Mithilfe des neuen Identifikationscodes kann die physikalische (Waren-)Welt umfassend durchnummeriert werden, es könnte also jeder materielle Gegenstand individualisiert, identifizierbar sowie verfolgbar und auf diese Weise mit einer auslesbaren individuellen Historie versehen werden. So wird beispielsweise aus einer Shampoo-Flasche im Mülleimer nun die Flasche Shampoo, gekauft von Max Mustermann am 12.03.2021 um 15:43 Uhr, für 3,95 Euro in der Muster-Drogerie, Musterstraße 1, Musterstadt.
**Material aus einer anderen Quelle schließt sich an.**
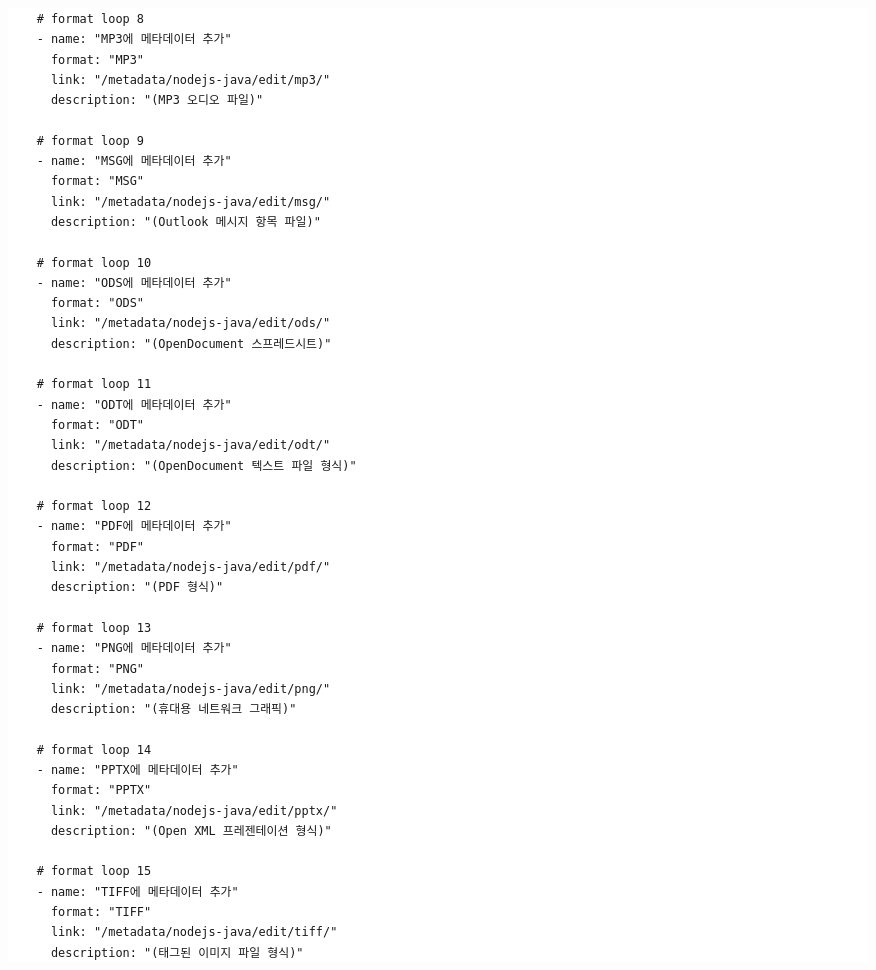         # format loop 8
        - name: "MP3에 메타데이터 추가"
          format: "MP3"
          link: "/metadata/nodejs-java/edit/mp3/"
          description: "(MP3 오디오 파일)"
          
        # format loop 9
        - name: "MSG에 메타데이터 추가"
          format: "MSG"
          link: "/metadata/nodejs-java/edit/msg/"
          description: "(Outlook 메시지 항목 파일)"
          
        # format loop 10
        - name: "ODS에 메타데이터 추가"
          format: "ODS"
          link: "/metadata/nodejs-java/edit/ods/"
          description: "(OpenDocument 스프레드시트)"
          
        # format loop 11
        - name: "ODT에 메타데이터 추가"
          format: "ODT"
          link: "/metadata/nodejs-java/edit/odt/"
          description: "(OpenDocument 텍스트 파일 형식)"
          
        # format loop 12
        - name: "PDF에 메타데이터 추가"
          format: "PDF"
          link: "/metadata/nodejs-java/edit/pdf/"
          description: "(PDF 형식)"
          
        # format loop 13
        - name: "PNG에 메타데이터 추가"
          format: "PNG"
          link: "/metadata/nodejs-java/edit/png/"
          description: "(휴대용 네트워크 그래픽)"
          
        # format loop 14
        - name: "PPTX에 메타데이터 추가"
          format: "PPTX"
          link: "/metadata/nodejs-java/edit/pptx/"
          description: "(Open XML 프레젠테이션 형식)"
          
        # format loop 15
        - name: "TIFF에 메타데이터 추가"
          format: "TIFF"
          link: "/metadata/nodejs-java/edit/tiff/"
          description: "(태그된 이미지 파일 형식)"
Im Diskurs zu den gesellschaftlichen Effekten von RFID lassen sich grob zwei Schwerpunkte ausmachen: Auf der einen Seite bietet die Technologie Potenzial für logistische und betriebswirtschaftliche Organisationsprozesse, andererseits birgt sie Risiken für die Privatsphäre und den Datenschutz. „Die Aussicht auf deutlich günstigere und flächendeckend verteilte RFID-Tags lässt auf eine neue Qualität an Überwachung und Verhaltensprojektion schließen. Im Projekt wollen wir diesen Diskurs mit einer umfangreichen Bestandsaufnahme potenzieller Entwicklungen und Konsequenzen von druckbaren RFIDs erweitern und die Basis für eine breite gesellschaftliche Debatte schaffen, die im Anschluss partizipative Verfahren ermöglicht“, verdeutlicht Weber die Ziele.
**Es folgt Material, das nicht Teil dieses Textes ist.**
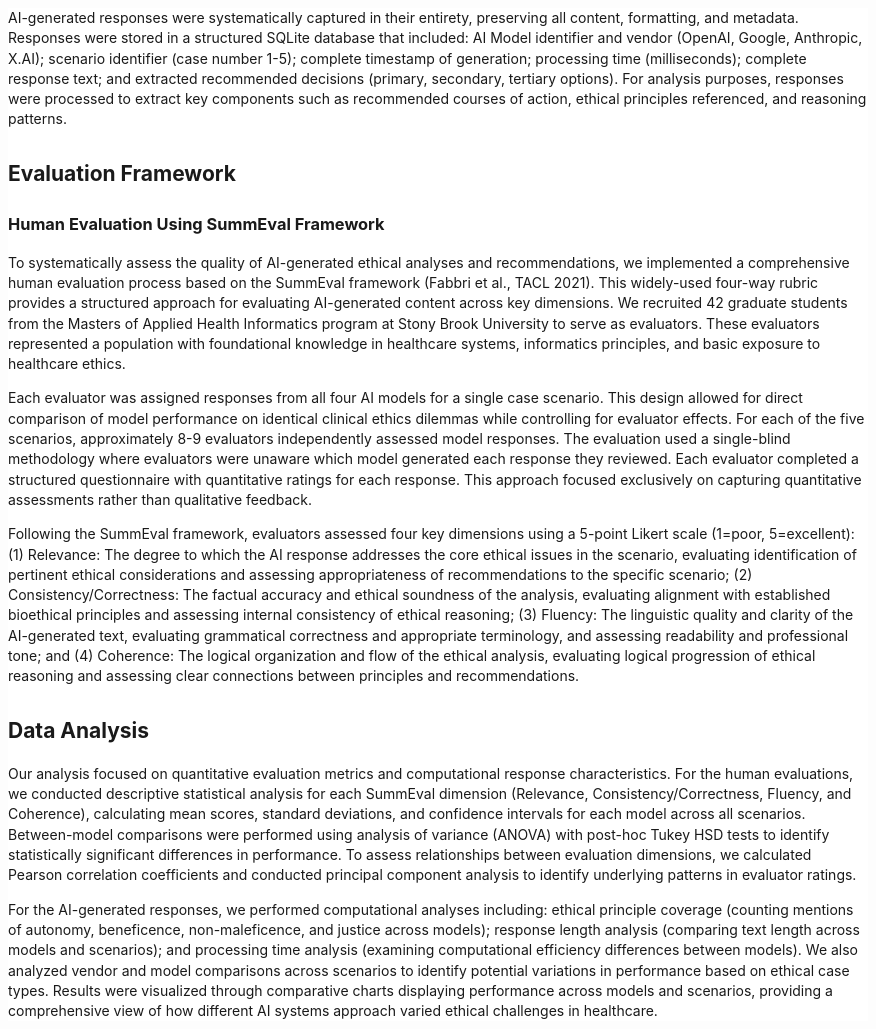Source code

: AI-generated responses were systematically captured in their entirety, preserving all content, formatting, and metadata. Responses were stored in a structured SQLite database that included: AI Model identifier and vendor (OpenAI, Google, Anthropic, X.AI); scenario identifier (case number 1-5); complete timestamp of generation; processing time (milliseconds); complete response text; and extracted recommended decisions (primary, secondary, tertiary options). For analysis purposes, responses were processed to extract key components such as recommended courses of action, ethical principles referenced, and reasoning patterns.

## Evaluation Framework

### Human Evaluation Using SummEval Framework
To systematically assess the quality of AI-generated ethical analyses and recommendations, we implemented a comprehensive human evaluation process based on the SummEval framework (Fabbri et al., TACL 2021). This widely-used four-way rubric provides a structured approach for evaluating AI-generated content across key dimensions. We recruited 42 graduate students from the Masters of Applied Health Informatics program at Stony Brook University to serve as evaluators. These evaluators represented a population with foundational knowledge in healthcare systems, informatics principles, and basic exposure to healthcare ethics.

Each evaluator was assigned responses from all four AI models for a single case scenario. This design allowed for direct comparison of model performance on identical clinical ethics dilemmas while controlling for evaluator effects. For each of the five scenarios, approximately 8-9 evaluators independently assessed model responses. The evaluation used a single-blind methodology where evaluators were unaware which model generated each response they reviewed. Each evaluator completed a structured questionnaire with quantitative ratings for each response. This approach focused exclusively on capturing quantitative assessments rather than qualitative feedback.

Following the SummEval framework, evaluators assessed four key dimensions using a 5-point Likert scale (1=poor, 5=excellent): (1) Relevance: The degree to which the AI response addresses the core ethical issues in the scenario, evaluating identification of pertinent ethical considerations and assessing appropriateness of recommendations to the specific scenario; (2) Consistency/Correctness: The factual accuracy and ethical soundness of the analysis, evaluating alignment with established bioethical principles and assessing internal consistency of ethical reasoning; (3) Fluency: The linguistic quality and clarity of the AI-generated text, evaluating grammatical correctness and appropriate terminology, and assessing readability and professional tone; and (4) Coherence: The logical organization and flow of the ethical analysis, evaluating logical progression of ethical reasoning and assessing clear connections between principles and recommendations.

## Data Analysis

Our analysis focused on quantitative evaluation metrics and computational response characteristics. For the human evaluations, we conducted descriptive statistical analysis for each SummEval dimension (Relevance, Consistency/Correctness, Fluency, and Coherence), calculating mean scores, standard deviations, and confidence intervals for each model across all scenarios. Between-model comparisons were performed using analysis of variance (ANOVA) with post-hoc Tukey HSD tests to identify statistically significant differences in performance. To assess relationships between evaluation dimensions, we calculated Pearson correlation coefficients and conducted principal component analysis to identify underlying patterns in evaluator ratings.

For the AI-generated responses, we performed computational analyses including: ethical principle coverage (counting mentions of autonomy, beneficence, non-maleficence, and justice across models); response length analysis (comparing text length across models and scenarios); and processing time analysis (examining computational efficiency differences between models). We also analyzed vendor and model comparisons across scenarios to identify potential variations in performance based on ethical case types. Results were visualized through comparative charts displaying performance across models and scenarios, providing a comprehensive view of how different AI systems approach varied ethical challenges in healthcare.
Forschungsergebnisse verständlich vermitteln
 

Um die Basis für eine breite gesellschaftliche Debatte zu schaffen, werden die Forschungsergebnisse auf der projekteigenen Webseite, den Social-Media-Kanälen und in wissenschaftlichen Publikationen veröffentlicht. Die beteiligten Forschenden und eingeladene Wissenschaftler*innen erklären wichtige Aspekte von druckbaren allgegenwärtigen RFIDs darüber hinaus kurz und verständlich in Mini-Interviewclips, die voraussichtlich im Sommer 2023 auf einer eigenen Webseite erscheinen werden. Zudem bezieht das Projektteam extra beauftragte Science-Fiction-Geschichten in ihre Forschung ein. Diese Geschichten sollen das abstrakte Thema allen Interessierten nicht nur in einem englischsprachigen Sammelband, sondern auch via Podcasts näherbringen.

Foto (Shutterstock/andreynikolaev.com): Chiplose RFID-Tags funktionieren ohne Kommunikationsprotokoll. Sie verwenden ein Gitter von sogenannten Dipolantennen, die aus zwei geraden Metallstäben oder Drähten bestehen.